Rumors again. Phone calls from journalist friends, low-voiced conversations during a Cárdenas rally on the esplanade of the Insurgentes metro station. Provocations are expected. There will be armed clashes. Does the army want to avenge the affront? The country grows uneasy once more. In Quintana Roo, only four kilometers from the Disneyland with real sharks known as Cancún,
the judiciales
arrest campesino leaders supposedly because they were armed. A secretary photographs a
judiciale
taking AK-47 bullets out of his sock and putting them inside a roll of toilet paper in the offices of the campesino union: this will be the proof.
The judiciales
unleash an enormous operation in the state of Guerrero.
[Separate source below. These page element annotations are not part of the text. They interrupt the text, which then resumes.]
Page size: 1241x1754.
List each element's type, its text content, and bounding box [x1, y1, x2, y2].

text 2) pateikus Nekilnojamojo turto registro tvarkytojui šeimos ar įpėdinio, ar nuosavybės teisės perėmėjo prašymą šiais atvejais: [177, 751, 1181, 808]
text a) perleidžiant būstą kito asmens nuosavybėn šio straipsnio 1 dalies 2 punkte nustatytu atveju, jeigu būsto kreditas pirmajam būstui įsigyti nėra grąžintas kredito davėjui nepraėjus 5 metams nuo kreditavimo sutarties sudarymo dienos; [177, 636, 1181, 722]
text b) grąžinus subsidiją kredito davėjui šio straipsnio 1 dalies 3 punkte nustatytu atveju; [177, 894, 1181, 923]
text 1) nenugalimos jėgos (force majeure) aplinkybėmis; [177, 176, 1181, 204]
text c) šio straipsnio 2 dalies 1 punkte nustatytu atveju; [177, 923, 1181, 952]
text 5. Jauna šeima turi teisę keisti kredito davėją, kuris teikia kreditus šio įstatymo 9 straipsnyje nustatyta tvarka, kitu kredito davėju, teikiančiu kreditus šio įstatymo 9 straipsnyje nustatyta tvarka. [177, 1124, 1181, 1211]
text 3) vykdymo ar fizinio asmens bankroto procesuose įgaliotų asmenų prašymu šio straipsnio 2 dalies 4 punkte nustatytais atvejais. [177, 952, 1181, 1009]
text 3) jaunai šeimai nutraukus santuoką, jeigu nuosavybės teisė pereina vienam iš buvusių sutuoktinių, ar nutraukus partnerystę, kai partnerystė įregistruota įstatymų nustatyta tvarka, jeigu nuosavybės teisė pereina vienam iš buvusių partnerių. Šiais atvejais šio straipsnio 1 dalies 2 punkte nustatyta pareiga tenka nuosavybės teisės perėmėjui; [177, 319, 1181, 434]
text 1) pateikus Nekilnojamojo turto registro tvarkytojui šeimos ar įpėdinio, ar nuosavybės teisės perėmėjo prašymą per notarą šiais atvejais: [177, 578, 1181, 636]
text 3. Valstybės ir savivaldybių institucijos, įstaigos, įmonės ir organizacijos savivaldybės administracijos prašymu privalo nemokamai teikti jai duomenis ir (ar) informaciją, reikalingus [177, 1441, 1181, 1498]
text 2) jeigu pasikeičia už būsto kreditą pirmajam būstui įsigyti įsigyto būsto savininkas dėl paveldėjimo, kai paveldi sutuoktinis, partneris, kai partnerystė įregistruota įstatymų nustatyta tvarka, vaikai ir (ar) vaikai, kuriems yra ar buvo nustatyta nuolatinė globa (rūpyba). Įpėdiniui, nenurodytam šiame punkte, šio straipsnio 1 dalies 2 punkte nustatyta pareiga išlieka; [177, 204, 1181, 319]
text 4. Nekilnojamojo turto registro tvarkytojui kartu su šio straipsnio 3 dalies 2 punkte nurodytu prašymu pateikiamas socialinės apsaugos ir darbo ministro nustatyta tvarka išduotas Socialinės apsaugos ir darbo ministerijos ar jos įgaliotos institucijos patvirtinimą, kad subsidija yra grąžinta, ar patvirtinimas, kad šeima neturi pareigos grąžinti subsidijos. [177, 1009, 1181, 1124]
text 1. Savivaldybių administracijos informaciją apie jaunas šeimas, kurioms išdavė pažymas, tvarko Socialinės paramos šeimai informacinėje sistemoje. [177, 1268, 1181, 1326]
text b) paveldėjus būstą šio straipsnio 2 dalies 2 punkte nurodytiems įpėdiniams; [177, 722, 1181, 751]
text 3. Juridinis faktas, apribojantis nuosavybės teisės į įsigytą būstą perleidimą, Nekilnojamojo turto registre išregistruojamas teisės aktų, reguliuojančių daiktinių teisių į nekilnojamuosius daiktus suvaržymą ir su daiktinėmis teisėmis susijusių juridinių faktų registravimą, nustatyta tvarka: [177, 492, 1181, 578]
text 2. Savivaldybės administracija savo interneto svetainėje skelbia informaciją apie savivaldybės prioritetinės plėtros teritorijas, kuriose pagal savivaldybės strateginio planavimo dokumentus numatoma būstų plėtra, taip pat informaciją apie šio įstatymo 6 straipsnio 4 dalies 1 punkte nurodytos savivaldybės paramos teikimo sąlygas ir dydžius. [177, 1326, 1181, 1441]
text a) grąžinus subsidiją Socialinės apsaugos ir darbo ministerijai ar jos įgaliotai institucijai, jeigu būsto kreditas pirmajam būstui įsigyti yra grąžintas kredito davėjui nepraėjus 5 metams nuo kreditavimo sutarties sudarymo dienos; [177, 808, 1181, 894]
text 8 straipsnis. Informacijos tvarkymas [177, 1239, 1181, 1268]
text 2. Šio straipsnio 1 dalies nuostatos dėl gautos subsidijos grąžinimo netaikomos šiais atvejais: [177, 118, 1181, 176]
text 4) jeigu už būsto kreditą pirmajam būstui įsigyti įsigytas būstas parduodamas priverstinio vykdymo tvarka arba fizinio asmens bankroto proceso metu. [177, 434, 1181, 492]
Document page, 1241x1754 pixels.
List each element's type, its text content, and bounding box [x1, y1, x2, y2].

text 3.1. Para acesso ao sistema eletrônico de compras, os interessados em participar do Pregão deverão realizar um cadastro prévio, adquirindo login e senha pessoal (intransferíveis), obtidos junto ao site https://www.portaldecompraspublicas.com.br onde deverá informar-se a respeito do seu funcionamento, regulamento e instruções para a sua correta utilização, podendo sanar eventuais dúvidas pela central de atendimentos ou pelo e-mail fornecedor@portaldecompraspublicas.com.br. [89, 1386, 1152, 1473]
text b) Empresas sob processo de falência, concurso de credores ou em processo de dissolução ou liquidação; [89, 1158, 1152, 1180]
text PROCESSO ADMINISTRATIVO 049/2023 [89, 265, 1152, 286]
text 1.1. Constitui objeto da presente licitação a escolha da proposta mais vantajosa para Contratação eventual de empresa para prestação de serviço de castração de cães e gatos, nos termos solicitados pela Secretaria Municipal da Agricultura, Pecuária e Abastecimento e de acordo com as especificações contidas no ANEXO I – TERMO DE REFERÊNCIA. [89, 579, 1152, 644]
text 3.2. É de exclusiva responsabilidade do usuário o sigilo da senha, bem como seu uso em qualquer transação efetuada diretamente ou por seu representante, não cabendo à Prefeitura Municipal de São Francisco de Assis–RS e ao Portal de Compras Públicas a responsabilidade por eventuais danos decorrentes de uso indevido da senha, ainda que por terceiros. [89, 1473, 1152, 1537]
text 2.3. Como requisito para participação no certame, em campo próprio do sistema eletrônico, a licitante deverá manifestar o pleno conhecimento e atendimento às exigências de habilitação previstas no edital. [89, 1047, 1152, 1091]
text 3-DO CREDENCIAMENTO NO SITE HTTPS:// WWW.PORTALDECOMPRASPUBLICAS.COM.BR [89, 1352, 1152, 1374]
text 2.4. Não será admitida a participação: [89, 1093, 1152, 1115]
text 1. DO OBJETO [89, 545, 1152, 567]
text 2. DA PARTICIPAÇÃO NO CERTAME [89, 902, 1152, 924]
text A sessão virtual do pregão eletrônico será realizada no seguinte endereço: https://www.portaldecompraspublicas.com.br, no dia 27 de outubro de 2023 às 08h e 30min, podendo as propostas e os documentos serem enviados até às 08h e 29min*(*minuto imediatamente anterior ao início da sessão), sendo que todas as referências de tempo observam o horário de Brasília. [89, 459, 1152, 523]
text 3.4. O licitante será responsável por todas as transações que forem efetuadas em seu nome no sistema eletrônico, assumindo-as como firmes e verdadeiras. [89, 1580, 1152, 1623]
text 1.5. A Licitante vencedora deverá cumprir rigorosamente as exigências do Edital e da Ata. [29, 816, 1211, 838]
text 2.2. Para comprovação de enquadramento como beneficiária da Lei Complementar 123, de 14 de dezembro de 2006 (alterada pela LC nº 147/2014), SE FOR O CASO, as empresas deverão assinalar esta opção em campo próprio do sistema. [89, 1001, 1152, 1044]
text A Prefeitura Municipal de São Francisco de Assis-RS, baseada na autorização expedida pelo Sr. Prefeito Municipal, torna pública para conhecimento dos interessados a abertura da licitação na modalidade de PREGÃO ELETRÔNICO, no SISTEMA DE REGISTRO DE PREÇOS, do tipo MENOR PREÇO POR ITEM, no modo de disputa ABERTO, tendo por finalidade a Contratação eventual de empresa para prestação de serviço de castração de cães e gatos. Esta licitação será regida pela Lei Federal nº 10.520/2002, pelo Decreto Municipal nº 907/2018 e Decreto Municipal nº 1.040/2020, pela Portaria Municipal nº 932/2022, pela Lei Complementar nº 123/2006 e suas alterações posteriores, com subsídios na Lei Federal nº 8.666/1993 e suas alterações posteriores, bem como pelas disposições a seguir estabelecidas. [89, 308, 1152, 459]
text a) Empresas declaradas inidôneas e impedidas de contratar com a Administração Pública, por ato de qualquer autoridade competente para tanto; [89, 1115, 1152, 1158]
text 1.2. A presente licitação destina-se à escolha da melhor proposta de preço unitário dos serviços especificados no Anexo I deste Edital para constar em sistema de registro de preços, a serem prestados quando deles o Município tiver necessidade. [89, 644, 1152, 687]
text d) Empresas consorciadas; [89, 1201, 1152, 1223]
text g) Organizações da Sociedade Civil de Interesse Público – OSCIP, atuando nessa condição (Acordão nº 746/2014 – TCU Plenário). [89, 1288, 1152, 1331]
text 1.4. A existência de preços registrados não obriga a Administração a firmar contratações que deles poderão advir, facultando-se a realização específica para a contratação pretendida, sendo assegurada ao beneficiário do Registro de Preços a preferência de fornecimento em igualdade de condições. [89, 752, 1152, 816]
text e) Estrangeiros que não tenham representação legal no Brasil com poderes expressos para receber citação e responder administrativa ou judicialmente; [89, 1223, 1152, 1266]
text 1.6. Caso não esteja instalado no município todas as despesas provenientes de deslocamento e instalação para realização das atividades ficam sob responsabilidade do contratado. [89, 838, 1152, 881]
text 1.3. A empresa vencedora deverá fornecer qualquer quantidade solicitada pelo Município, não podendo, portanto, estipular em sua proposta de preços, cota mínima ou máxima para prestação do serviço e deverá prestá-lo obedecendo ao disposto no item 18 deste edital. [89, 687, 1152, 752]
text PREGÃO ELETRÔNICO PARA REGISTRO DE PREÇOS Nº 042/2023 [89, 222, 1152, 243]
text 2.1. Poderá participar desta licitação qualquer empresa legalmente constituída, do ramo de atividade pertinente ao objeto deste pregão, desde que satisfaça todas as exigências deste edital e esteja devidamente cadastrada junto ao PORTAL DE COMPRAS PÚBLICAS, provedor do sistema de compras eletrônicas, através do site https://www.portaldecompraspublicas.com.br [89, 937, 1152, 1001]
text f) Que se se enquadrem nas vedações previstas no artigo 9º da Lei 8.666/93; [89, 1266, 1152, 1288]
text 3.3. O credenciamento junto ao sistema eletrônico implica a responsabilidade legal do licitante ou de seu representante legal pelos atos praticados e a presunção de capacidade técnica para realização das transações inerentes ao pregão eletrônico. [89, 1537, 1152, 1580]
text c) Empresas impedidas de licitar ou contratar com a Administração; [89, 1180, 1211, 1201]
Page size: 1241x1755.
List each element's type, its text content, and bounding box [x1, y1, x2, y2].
During the meeting of a powerful organization of agrarian unions on the Isthmus of Tehauntepec in the state of Oaxaca, many voices are heard protesting against the pacifism of the leaders: “If we’d rebelled, people wouldn’t have died from the epidemic, there would be a hospital by now, and the fraud would have fallen flat on its ass.” The states of Tabasco and Michoacán are worried. The Cárdenas-led opposition won the elections there and a spectacular fraud was carried out. During the past two years, campesino community leaders who were members of the PRD have been assassinated.

XXI

The Zapatistas aren’t in any hurry. They’re waging a masterful media war, keeping up the pressure while dissidents across the country go on the alert and mobilize. The pressure must be kept up in order to establish nonfraudulent conditions for the next elections.

A space for the social movements opens. Some of the townships that were occupied in the coastal region of Chiapas throw out mayors accused of fraud; indigenous communities in Oaxaca, Michoacán, and Puebla mobilize; 10,000 teachers in Chiapas march to demand a 100 percent increase in salary. During this impasse, Zapatismo acquires social legitimacy through T-shirts, posters, continuous declarations of allegiance.

The electoral campaign of the left and center left, a broad front led by Cárdenas, is growing and has adopted the Zapatistas’ program as its own. A ring is forming around the PRI that will make it difficult for the party to stage more fraudulent elections in August.

Are we nearing the end of the oldest dictatorship in the world? From 1920 to 1994 they have governed this country in the name of modernity and a betrayed revolution. Has their moment passed?

XXII

For now we’re walking on shadows, disturbed and filled with hope. We are waking up with the distinct feeling that we slept among phantoms.